• Dihexa, also called PNB-0408, is a synthetic angiotensin IV analog.
• Chemically, it is a small modified oligopeptide described as N-hexanoyl-Tyr-Ile-(6) aminohexanoic amide.
• It was designed to overcome the usual weaknesses of short peptides: rapid degradation, poor oral exposure, and limited blood-brain barrier penetration.
• In practical terms, it sits between peptide pharmacology and small-molecule nootropic research rather than behaving like a standard hormone peptide.
• The intended therapeutic concept was neurorepair: use a stable AngIV-derived scaffold to support synapse formation and memory processes.
• That concept remains investigational. Dihexa is not FDA-approved, has no labeled human indication, and does not belong with clinically used neuroactive drugs such as prescription stimulants, cholinesterase inhibitors, or approved dementia therapies.
• Dihexa is an angiotensin-IV-derived nootropic research compound often discussed for synaptogenesis. It is distinct from ordinary peptides because it is designed for CNS penetration and strong trophic signaling hypotheses.

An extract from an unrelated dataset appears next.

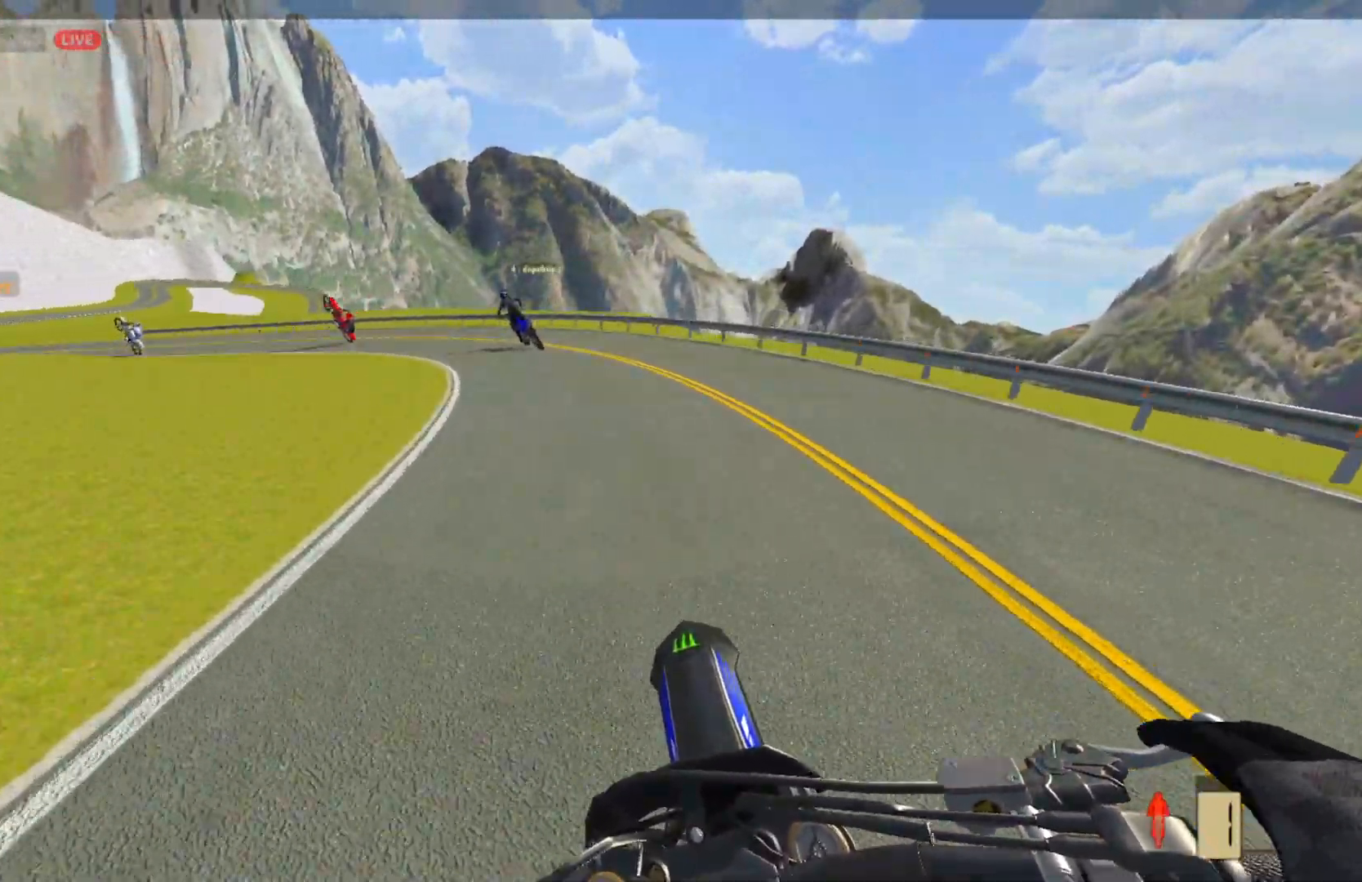
{"buttons": ["R2"], "left_stick": "left", "right_stick": "center", "events": [[50, "R2", "up"], [117, "R2", "down"], [233, "R2", "up"], [283, "R2", "down"], [400, "R2", "up"], [450, "R2", "down"]]}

• The proposed mechanism is positive modulation of the hepatocyte growth factor / MET receptor system, often written HGF/c-Met or HGF/MET.
• HGF and MET are involved in cell survival, migration, tissue remodeling, neurodevelopment, and synaptic plasticity.
• Dihexa was proposed to bind or stabilize HGF in a way that enhances MET activation when HGF is present.
• This mechanism must be framed cautiously.
• The paper most often cited for the HGF/c-Met mechanism was retracted in 2025, and an earlier Dihexa paper received a formal notice of concern.
• A safer phrasing is: Dihexa has been proposed to interact with HGF/MET signaling, and later animal studies have explored related neuroplasticity pathways, but the specific mechanism is not settled enough to treat as proven.
• Once you're past the basics, the safety tension is obvious: the same pathway discussed for neuronal repair is also a major pathway in cancer biology.
• HGF/MET signaling participates in proliferation, migration, invasion, angiogenesis, and metastasis in many tumors.
• That does not mean Dihexa causes cancer, but it does mean arbitrary long-term HGF/MET potentiation without human toxicology is not a trivial risk.
• The main mechanism claim involves HGF/c-Met pathway modulation and synaptogenic signaling. Because c-Met biology is also relevant to cancer and tissue growth, mechanism language needs a benefit-risk boundary. The mechanism here is a plausibility map, not proof of a clinical outcome.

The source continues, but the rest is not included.